Saturday, April 17, 2010

Rethinking the Evil of XML Configuration Files

Do you remember when your system's configuration grew from a simple file containing a few name/value pairs modified by a small set of people, into a large collection of files in multiple locations with their own business processes surrounding them?

When the config files were small and informal, you could easily get by with a YAML file or a Windows .INI file format. But now that there are hundreds or thousands of settings, maintaining them all has become challenging.

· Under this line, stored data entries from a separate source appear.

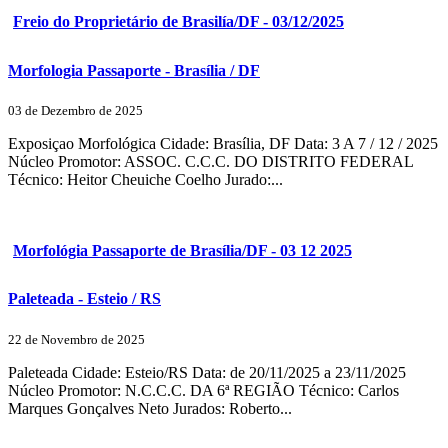
Freio do Proprietário de Brasilía/DF - 03/12/2025
Morfologia Passaporte - Brasília / DF
03 de Dezembro de 2025
Exposiçao Morfológica Cidade: Brasília, DF Data: 3 A 7 / 12 / 2025
Núcleo Promotor: ASSOC. C.C.C. DO DISTRITO FEDERAL
Técnico: Heitor Cheuiche Coelho Jurado:...
Morfológia Passaporte de Brasília/DF - 03 12 2025
Paleteada - Esteio / RS
22 de Novembro de 2025
Paleteada Cidade: Esteio/RS Data: de 20/11/2025 a 23/11/2025
Núcleo Promotor: N.C.C.C. DA 6ª REGIÃO Técnico: Carlos
Marques Gonçalves Neto Jurados: Roberto...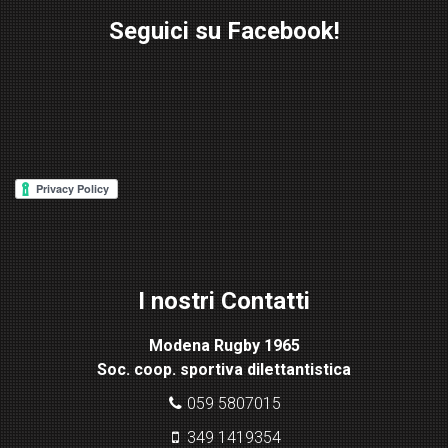
Seguici su Facebook!
W
or
d
P
re
ss
Lig
ht
I nostri Contatti
bo
x
Modena Rugby 1965
pl
Soc. coop. sportiva dilettantistica
ugi
n
059 5807015
349 1419354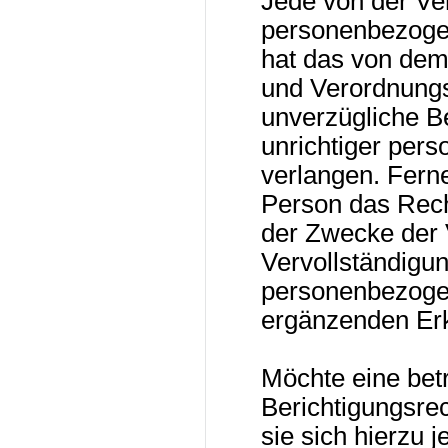
Jede von der Ve
personenbezogen
hat das von dem
und Verordnungs
unverzügliche Be
unrichtiger per
verlangen. Ferne
Person das Rech
der Zwecke der 
Vervollständigun
personenbezogen
ergänzenden Erk
Möchte eine bet
Berichtigungsre
sie sich hierzu j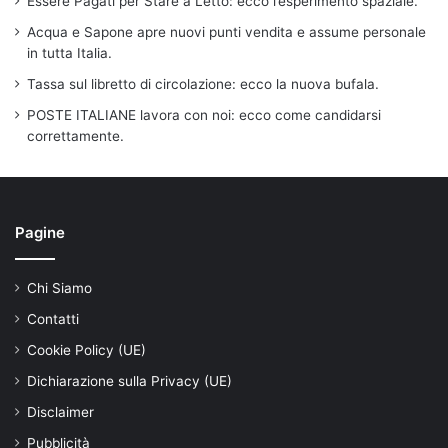
Essere Pagati per Stare a Letto: ecco l’esperimento spaziale.
Acqua e Sapone apre nuovi punti vendita e assume personale
in tutta Italia.
Tassa sul libretto di circolazione: ecco la nuova bufala.
POSTE ITALIANE lavora con noi: ecco come candidarsi
correttamente.
Pagine
Chi Siamo
Contatti
Cookie Policy (UE)
Dichiarazione sulla Privacy (UE)
Disclaimer
Pubblicità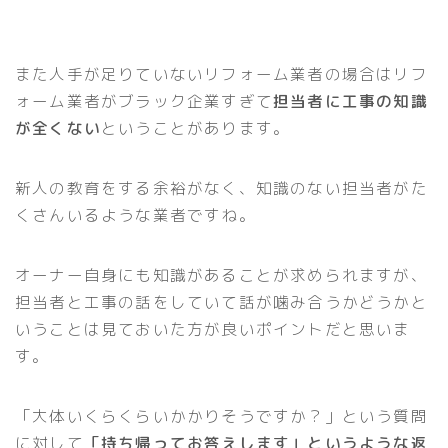
また人手が足りていないリフォーム業者の場合はリフ
ォーム業者がブラック企業すぎて
担当者に工事の知識
が全くない
ということがあります。
新人の教育をする余裕がなく、知識のない担当者がた
くさんいるような業者ですね。
オーナー自身にも知識があることが求められますが、
担当者と工事の話をしていて話が噛み合うかどうかと
いうことは見ておいた方が良いポイントだと思いま
す。
「大体いくらくらいかかりそうですか？」という質問
に対して
「持ち帰ってお答えします」というような返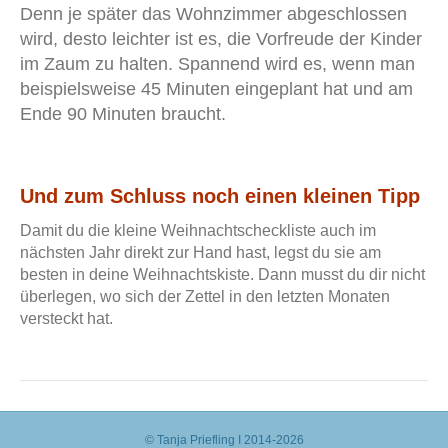
Denn je später das Wohnzimmer abgeschlossen
wird, desto leichter ist es, die Vorfreude der Kinder
im Zaum zu halten. Spannend wird es, wenn man
beispielsweise 45 Minuten eingeplant hat und am
Ende 90 Minuten braucht.
Und zum Schluss noch einen kleinen Tipp
Damit du die kleine Weihnachtscheckliste auch im
nächsten Jahr direkt zur Hand hast, legst du sie am
besten in deine Weihnachtskiste. Dann musst du dir nicht
überlegen, wo sich der Zettel in den letzten Monaten
versteckt hat.
© Tanja Priefling I 2014-2026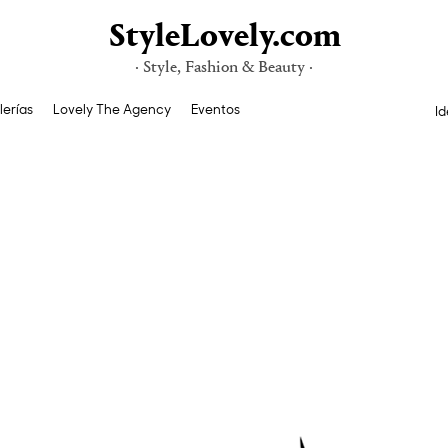
StyleLovely.com
· Style, Fashion & Beauty ·
lerías
Lovely The Agency
Eventos
Id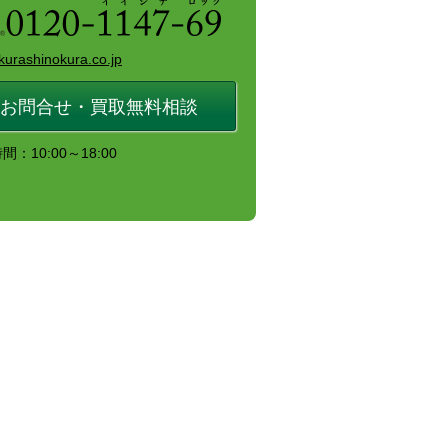
kurashinokura.co.jp
お問合せ・買取無料相談
：10:00～18:00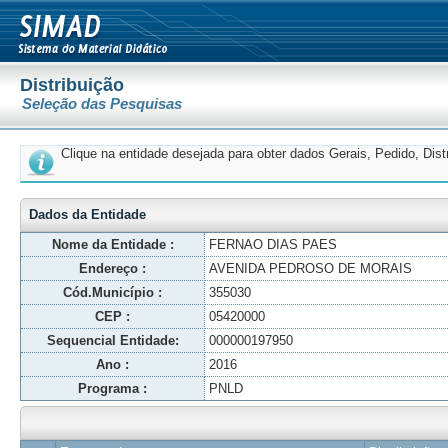
Distribuição
Seleção das Pesquisas
Clique na entidade desejada para obter dados Gerais, Pedido, Dis
Dados da Entidade
Nome da Entidade :
FERNAO DIAS PAES
Endereço :
AVENIDA PEDROSO DE MORAIS
Cód.Município :
355030
CEP :
05420000
Sequencial Entidade:
000000197950
Ano :
2016
Programa :
PNLD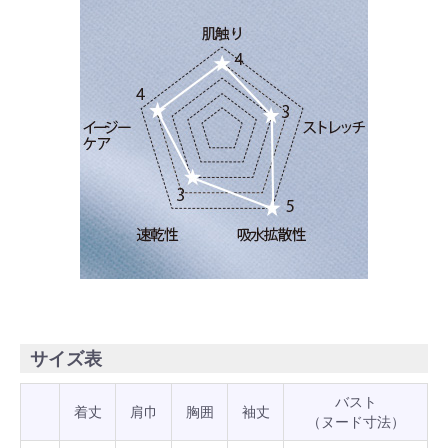
サイズ表
バスト
着丈
肩巾
胸囲
袖丈
（ヌード寸法）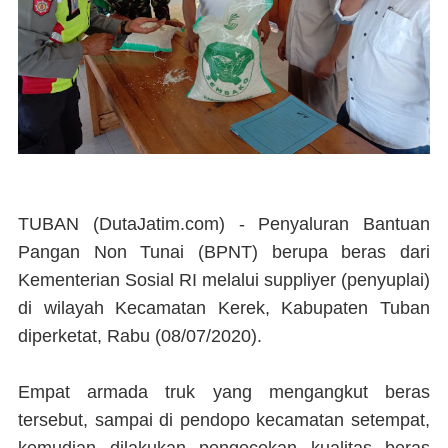
TUBAN (DutaJatim.com) -
Penyaluran Bantuan
Pangan Non Tunai (BPNT) berupa beras dari
Kementerian Sosial RI melalui suppliyer (penyuplai)
di wilayah Kecamatan Kerek, Kabupaten Tuban
diperketat, Rabu (08/07/2020).
Empat armada truk yang mengangkut beras
tersebut, sampai di pendopo kecamatan setempat,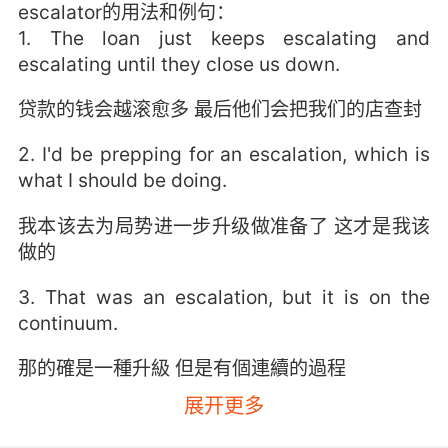
escalator的用法和例句：
1. The loan just keeps escalating and
escalating until they close us down.
贷款的钱会越滚愈多 最后他们会把我们的店查封
2. I'd be prepping for an escalation, which is
what I should be doing.
我本该去为局势进一步升级做准备了 这才是我该
做的
3. That was an escalation, but it is on the
continuum.
那的確是一種升級 但是有個連續的過程
展开更多
4. That could be an escalation to what he
desires most.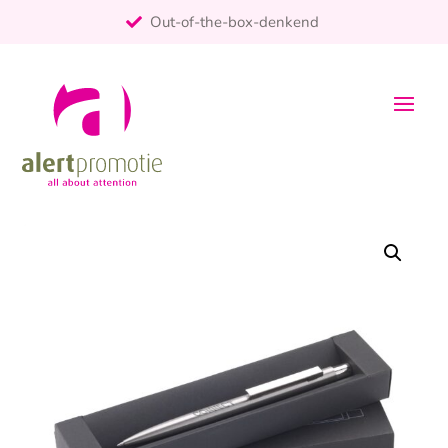
Out-of-the-box-denkend
25+ jaar ervaring
ontzorgt
Persoonlijk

The main problems with YAML and .INI configuration files are:
  • Lack of Type Safety - If the configuration reading code expects 'true' or 'false' and the configuration file contains '1', how will the code handle that input? Will it log an error? Will it silently misinterpret the '1' as 'false'? Do you want to have to write type-checking code throughout your application? You could write a comment in the configuration file that specified the type of the setting but not everyone understands all the various types and formats (e.g. dates and times).
  • Lack of Range Checking - If the configuration code expects a value between 1 and 4 inclusive, and someone has configured the setting as 5, how will your system react? What if your configuration reading code expects 'high' or 'low' and someone enters 'medium'? That's another form of range violation. You could write comments that specify the range but the comments had better agree with the code that does the actual range checking.
  • Lack of Validation Support - If one of your configuration settings is mandatory for the system to operate correctly (e.g. a web service endpoint) and it's missing, you don't discover the error until run-time. You could add a comment to the configuration file that stated that the setting was mandatory, but will people read it?
  • Lack of Appropriate Defaults - If some of your configuration values have appropriate defaults that you want to communicate to the user, you are stuck writing comments in the YAML or .INI file that list the defaults. Unfortunately, you have now just introduced duplication between the code that must take the default when the configuration value is missing and the comment in the configuration file.
XML files and, more specifically, XSD files, provide for all of the above.
  • XSD allows you to specify the type of a given configuration value. If your configuration value has the wrong type, XSD validation of the configuration file will alert you to your mistake.
  • XSD has support for range checking of several types.
  • XSD by it's very nature handles validation. If your application does XSD validation upon startup, you can quickly catch configuration errors.
  • XSD allows you to specify default values for configuration settings.
  • With an XSLT transform you could generate an HTML document that would list all your settings along with their defaults.
In short XSD codifies and enforces all of the constraints that we would otherwise add to our configuration files as comments.

Maybe XML configuration files aren't completely evil. The main complaint I had about XML configuration files was that they were so hard to get right. Isn't that ironic! YAML and .INI files are hard to prove that they're right.

How many of my YAML and .INI files are wrong and I just don't know about it?